▶ [What is expected]:
For the entries below, the expected answer is the line with "G04 #@! TF.SameCoordinates,Original*", the line with "inputs for x", and every line between them, exactly as written, and nothing more.

▶ [Data records]:
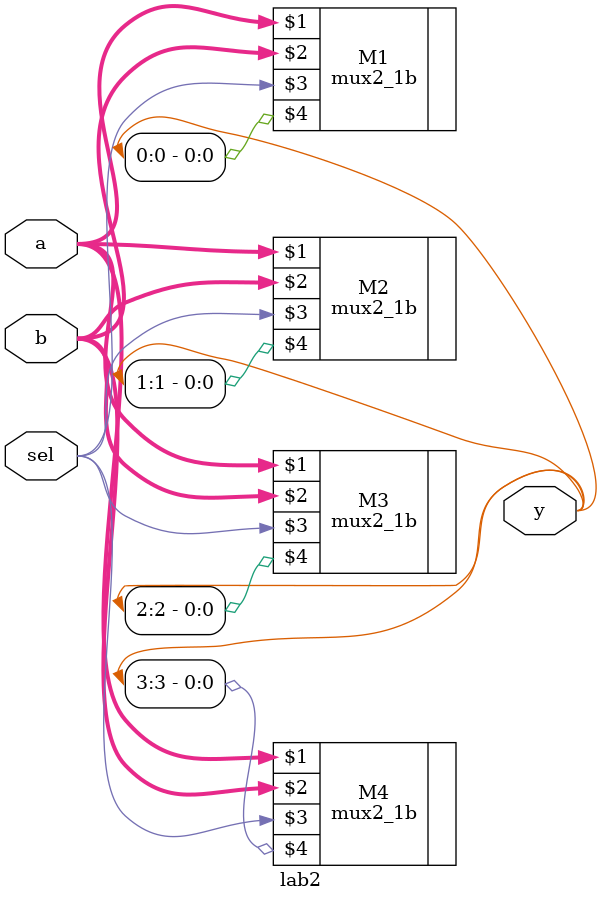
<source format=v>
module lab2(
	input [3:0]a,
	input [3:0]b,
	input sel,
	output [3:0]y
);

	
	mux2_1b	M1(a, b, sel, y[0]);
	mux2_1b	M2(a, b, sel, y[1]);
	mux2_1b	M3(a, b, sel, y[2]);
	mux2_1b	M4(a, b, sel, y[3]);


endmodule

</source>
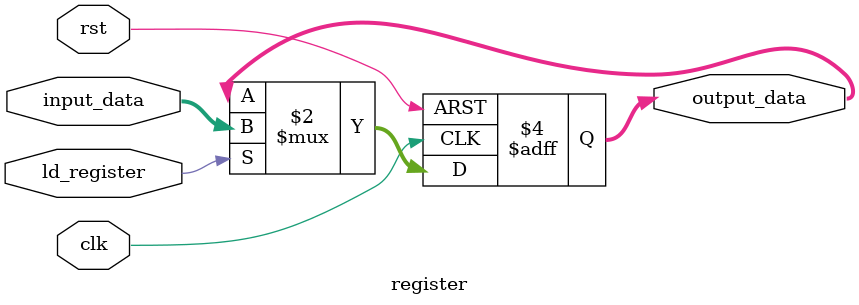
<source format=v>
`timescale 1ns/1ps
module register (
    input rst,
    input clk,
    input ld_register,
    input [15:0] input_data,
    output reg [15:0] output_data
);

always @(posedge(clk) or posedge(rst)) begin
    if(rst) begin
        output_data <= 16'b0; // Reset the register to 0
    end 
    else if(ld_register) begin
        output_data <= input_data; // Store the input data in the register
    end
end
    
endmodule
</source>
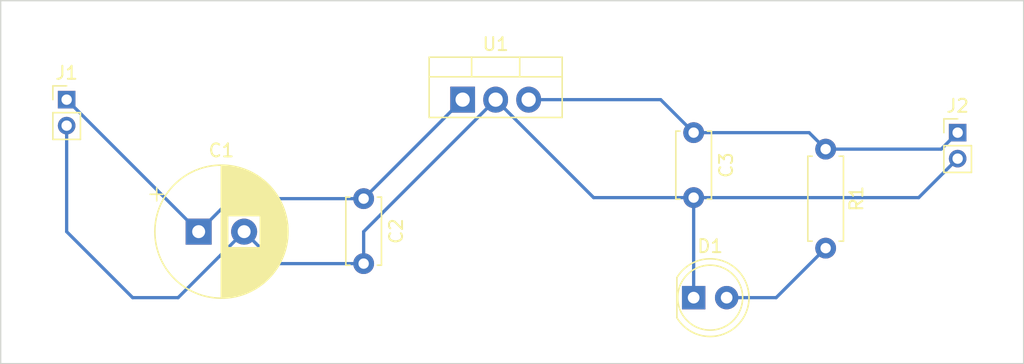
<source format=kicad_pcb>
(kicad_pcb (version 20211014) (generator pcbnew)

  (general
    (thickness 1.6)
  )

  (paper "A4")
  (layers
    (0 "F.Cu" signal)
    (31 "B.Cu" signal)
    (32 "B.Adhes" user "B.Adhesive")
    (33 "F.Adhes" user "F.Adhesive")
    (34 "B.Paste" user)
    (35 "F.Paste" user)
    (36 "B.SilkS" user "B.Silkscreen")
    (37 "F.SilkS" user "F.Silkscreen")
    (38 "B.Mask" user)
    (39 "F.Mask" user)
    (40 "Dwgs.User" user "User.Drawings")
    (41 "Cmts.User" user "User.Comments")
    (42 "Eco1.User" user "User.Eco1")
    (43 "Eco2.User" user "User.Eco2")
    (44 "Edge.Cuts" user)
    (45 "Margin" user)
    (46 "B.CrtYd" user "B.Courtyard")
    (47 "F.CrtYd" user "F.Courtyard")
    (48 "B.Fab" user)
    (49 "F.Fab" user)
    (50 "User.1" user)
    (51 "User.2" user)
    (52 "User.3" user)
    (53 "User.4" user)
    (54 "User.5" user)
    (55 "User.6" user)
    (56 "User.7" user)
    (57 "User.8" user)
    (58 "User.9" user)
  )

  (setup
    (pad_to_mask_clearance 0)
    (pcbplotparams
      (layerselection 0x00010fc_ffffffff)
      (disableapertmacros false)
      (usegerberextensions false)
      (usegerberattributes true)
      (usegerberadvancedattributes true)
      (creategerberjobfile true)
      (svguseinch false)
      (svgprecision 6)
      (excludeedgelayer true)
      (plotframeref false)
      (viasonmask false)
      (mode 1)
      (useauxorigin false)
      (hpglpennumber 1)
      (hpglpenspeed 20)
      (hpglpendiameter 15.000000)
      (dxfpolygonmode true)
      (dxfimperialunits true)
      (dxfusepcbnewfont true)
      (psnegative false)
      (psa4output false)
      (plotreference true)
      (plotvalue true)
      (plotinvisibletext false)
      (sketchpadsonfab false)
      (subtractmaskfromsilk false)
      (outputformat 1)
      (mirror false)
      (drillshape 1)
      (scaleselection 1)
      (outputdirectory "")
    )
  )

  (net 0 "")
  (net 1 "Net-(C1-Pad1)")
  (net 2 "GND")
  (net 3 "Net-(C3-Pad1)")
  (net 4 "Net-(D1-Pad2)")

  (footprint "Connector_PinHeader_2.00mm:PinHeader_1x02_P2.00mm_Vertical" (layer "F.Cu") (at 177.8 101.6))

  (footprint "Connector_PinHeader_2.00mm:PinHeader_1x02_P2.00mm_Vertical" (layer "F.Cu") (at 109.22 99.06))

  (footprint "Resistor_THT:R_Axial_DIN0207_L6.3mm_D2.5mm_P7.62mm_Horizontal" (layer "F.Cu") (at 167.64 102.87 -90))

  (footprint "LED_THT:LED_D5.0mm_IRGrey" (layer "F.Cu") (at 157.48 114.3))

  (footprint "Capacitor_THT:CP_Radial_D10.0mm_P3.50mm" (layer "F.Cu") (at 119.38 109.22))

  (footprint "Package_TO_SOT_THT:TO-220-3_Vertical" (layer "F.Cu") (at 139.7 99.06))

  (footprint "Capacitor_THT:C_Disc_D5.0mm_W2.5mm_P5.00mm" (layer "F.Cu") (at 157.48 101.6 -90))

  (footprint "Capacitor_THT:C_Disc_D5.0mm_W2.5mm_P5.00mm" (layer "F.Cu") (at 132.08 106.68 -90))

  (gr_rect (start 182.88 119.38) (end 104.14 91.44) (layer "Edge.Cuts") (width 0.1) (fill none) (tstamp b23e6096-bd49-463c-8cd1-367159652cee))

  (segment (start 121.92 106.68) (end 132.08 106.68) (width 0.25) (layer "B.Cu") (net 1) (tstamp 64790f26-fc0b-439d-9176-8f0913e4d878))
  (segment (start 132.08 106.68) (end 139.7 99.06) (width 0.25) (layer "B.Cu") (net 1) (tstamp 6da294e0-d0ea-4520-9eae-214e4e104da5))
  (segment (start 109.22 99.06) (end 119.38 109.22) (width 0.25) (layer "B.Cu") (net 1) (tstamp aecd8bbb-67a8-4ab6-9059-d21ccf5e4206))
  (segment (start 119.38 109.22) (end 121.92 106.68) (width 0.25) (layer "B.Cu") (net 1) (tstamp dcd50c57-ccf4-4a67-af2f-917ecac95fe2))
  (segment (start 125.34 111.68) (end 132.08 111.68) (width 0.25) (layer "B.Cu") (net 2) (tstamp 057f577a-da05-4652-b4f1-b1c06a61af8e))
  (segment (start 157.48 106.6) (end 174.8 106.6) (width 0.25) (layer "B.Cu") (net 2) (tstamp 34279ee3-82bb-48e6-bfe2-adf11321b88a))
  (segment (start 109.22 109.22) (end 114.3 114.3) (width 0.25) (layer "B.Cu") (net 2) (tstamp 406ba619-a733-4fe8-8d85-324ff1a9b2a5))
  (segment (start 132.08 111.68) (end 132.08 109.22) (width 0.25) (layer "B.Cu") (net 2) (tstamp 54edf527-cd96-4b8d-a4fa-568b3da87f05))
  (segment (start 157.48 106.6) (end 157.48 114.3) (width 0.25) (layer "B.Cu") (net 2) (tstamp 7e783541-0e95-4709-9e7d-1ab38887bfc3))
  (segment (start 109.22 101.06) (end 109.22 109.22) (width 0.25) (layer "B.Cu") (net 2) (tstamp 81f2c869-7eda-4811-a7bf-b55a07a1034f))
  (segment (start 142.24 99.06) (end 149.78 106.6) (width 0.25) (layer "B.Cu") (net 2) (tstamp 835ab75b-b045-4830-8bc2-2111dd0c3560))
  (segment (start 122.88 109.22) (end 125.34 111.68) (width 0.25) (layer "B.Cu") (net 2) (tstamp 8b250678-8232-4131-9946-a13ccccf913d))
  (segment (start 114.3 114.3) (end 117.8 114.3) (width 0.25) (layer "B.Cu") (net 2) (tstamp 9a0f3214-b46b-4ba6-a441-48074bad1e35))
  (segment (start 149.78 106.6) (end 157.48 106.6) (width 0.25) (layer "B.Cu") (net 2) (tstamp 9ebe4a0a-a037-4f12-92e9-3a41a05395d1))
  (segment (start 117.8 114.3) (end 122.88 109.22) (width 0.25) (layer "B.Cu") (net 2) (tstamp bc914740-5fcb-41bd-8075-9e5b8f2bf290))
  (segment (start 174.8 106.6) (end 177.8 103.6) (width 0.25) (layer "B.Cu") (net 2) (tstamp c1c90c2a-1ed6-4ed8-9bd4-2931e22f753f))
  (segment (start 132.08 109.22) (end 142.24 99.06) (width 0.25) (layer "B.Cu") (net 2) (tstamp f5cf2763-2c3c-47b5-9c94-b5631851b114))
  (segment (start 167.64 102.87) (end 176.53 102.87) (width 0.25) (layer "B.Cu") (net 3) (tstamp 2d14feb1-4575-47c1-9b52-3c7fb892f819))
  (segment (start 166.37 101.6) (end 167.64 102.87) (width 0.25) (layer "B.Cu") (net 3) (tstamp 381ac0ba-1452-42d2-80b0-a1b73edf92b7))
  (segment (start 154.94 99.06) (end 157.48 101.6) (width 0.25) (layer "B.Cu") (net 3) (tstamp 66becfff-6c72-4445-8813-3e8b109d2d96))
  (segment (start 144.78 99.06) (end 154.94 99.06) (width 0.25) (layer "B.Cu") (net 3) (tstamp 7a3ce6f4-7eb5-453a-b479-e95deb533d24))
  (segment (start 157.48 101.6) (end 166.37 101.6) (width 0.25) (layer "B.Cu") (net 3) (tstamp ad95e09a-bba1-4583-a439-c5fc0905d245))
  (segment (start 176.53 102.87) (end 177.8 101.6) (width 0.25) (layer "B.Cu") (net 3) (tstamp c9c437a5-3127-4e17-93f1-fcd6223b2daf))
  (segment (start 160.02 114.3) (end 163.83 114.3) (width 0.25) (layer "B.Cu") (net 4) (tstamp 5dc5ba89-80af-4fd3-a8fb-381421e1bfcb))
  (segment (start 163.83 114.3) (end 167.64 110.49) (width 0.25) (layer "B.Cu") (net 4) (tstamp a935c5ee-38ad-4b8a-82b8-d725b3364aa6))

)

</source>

--

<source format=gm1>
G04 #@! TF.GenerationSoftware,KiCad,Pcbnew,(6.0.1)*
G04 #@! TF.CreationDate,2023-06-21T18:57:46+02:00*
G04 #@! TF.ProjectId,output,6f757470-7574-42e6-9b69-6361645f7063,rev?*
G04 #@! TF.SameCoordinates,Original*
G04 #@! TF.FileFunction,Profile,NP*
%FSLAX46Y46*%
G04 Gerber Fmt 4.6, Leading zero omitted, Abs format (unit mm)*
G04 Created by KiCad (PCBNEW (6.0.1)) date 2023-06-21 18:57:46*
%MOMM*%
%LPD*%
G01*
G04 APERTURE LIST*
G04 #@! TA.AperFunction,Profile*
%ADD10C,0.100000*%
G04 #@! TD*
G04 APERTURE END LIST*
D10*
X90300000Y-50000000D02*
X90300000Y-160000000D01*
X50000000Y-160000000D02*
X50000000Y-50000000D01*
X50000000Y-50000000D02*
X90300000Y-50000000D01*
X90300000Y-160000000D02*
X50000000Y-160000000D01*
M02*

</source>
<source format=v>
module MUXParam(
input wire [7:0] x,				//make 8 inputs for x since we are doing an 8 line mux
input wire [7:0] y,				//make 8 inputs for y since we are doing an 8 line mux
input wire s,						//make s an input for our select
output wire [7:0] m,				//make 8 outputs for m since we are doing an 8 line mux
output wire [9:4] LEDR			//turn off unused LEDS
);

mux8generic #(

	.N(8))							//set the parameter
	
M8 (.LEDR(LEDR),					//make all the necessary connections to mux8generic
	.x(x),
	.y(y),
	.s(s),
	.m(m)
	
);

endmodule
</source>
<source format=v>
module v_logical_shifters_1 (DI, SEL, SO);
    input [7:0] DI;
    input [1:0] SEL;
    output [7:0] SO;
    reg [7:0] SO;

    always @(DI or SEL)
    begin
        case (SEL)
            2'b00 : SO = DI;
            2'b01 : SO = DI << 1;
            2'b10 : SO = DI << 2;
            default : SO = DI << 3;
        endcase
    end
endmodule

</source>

▶ [Task output]:
G04 #@! TF.SameCoordinates,Original*
G04 #@! TF.FileFunction,Profile,NP*
%FSLAX46Y46*%
G04 Gerber Fmt 4.6, Leading zero omitted, Abs format (unit mm)*
G04 Created by KiCad (PCBNEW (6.0.1)) date 2023-06-21 18:57:46*
%MOMM*%
%LPD*%
G01*
G04 APERTURE LIST*
G04 #@! TA.AperFunction,Profile*
%ADD10C,0.100000*%
G04 #@! TD*
G04 APERTURE END LIST*
D10*
X90300000Y-50000000D02*
X90300000Y-160000000D01*
X50000000Y-160000000D02*
X50000000Y-50000000D01*
X50000000Y-50000000D02*
X90300000Y-50000000D01*
X90300000Y-160000000D02*
X50000000Y-160000000D01*
M02*

</source>
<source format=v>
module MUXParam(
input wire [7:0] x,				//make 8 inputs for x since we are doing an 8 line mux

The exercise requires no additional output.